Das Landwirtschaftsministerium hat 11000 Packerl an bayerische Grundschulen verschickt – als Aufklärungsmaterial. Vor allem im Oberland sorgt die Aktion für Kopfschütteln

MÜNCHEN Die spinnen, die Münchner – das haben sich etliche Lehrer gedacht, als sie dieser Tage Post aus dem Landwirtschaftsministerium bekamen. Nicht Lebkuchen oder Weihnachtsplätzchen lagen in den Päckchen. Nein, Minister Brunner ließ Heu an sämtliche bayerischen Grundschulen verschicken – als Aufklärungsmaterial.

Alle Dritt- und Viertklässler an Bayerns Grundschulen bekamen kurz vor Weihnachten ein ganz besonderes Geschenk: ein Päckchen von Landwirtschaftsminister Helmut Brunner. Insgesamt 11000 Packerl ließ der Münchner CSU-Politiker verschicken, an jede Klasse eines.
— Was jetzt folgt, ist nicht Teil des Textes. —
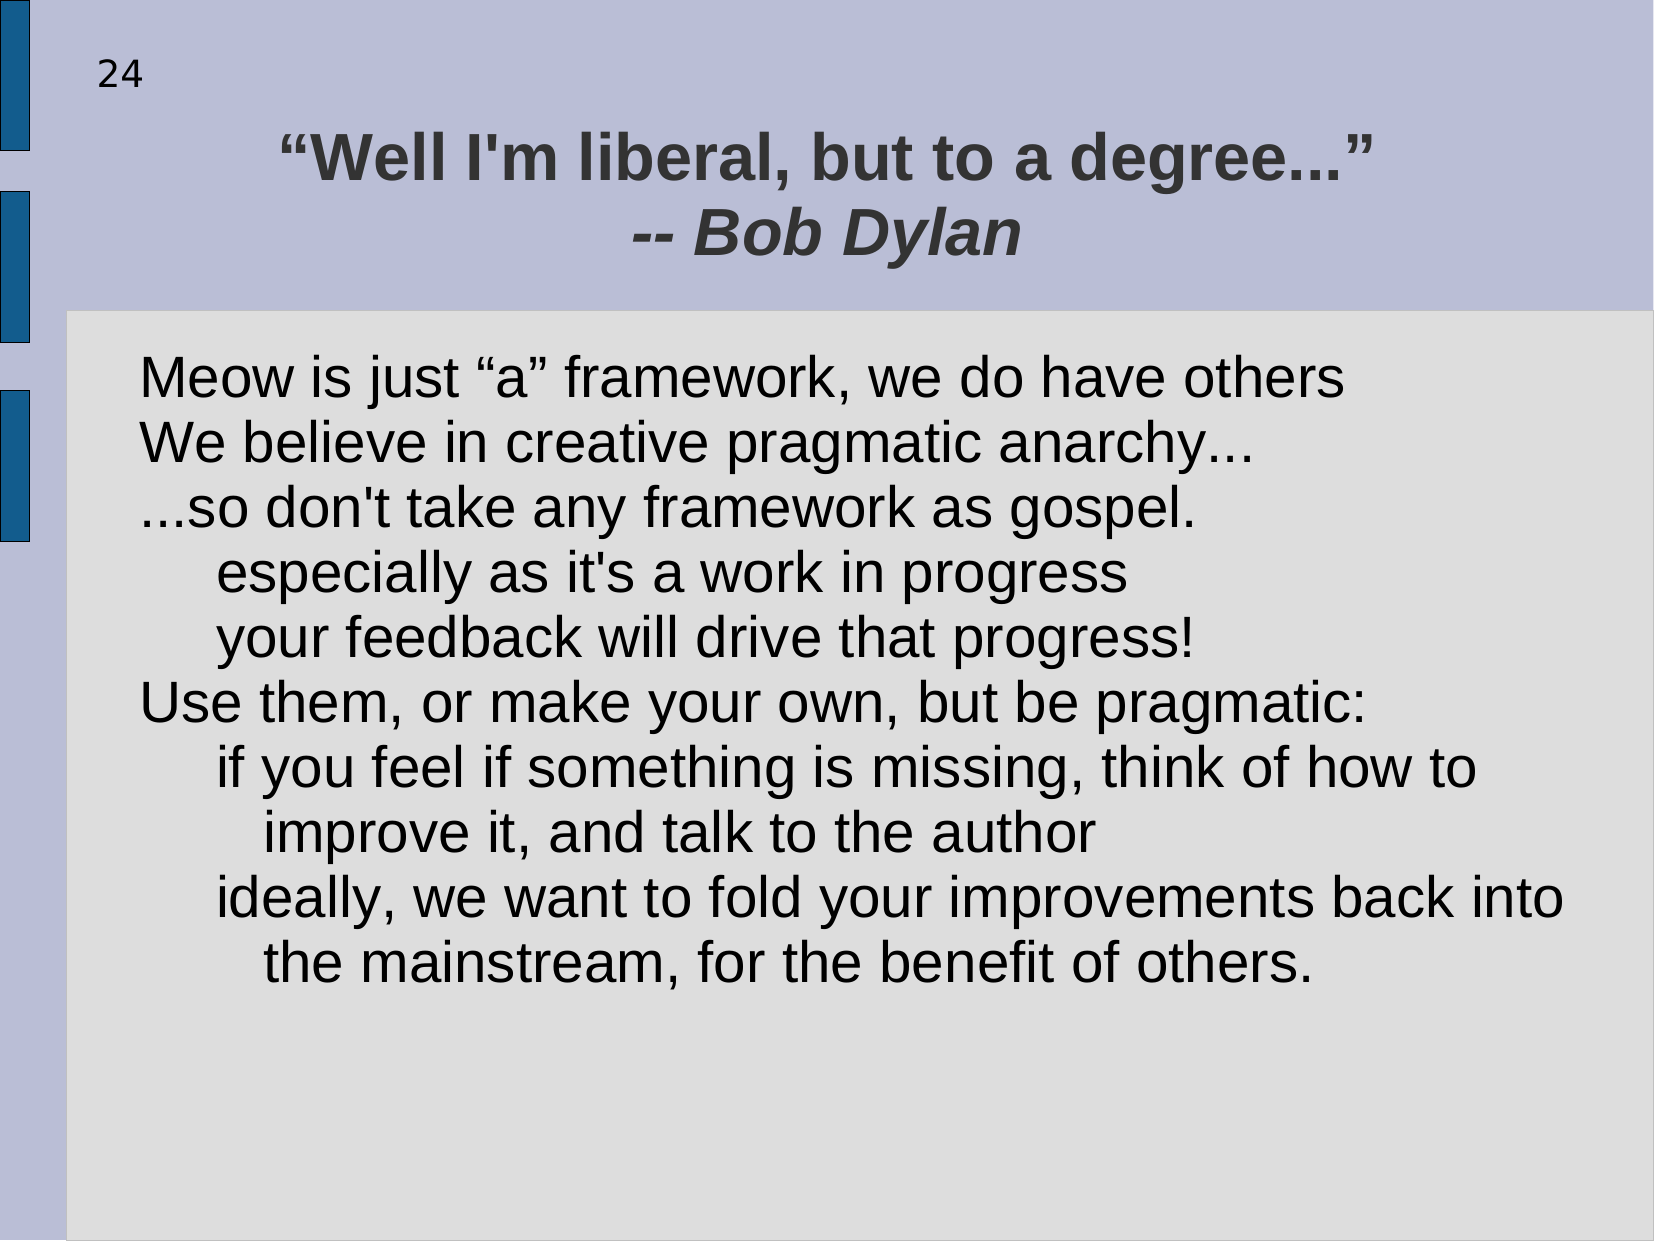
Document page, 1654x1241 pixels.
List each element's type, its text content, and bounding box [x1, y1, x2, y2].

In jedem von ihnen lag ein Büschel Heu als Werbegag für die bayerische Landwirtschaft.
„Als wenn unsere Kinder nicht wüssten, wie Heu aussieht”, echauffiert sich ein Schulleiter aus dem Oberland. Als ihm das schuhkartongroße Päckchen vorgesetzt wird, glaubt er zunächst an einen albernen Scherz.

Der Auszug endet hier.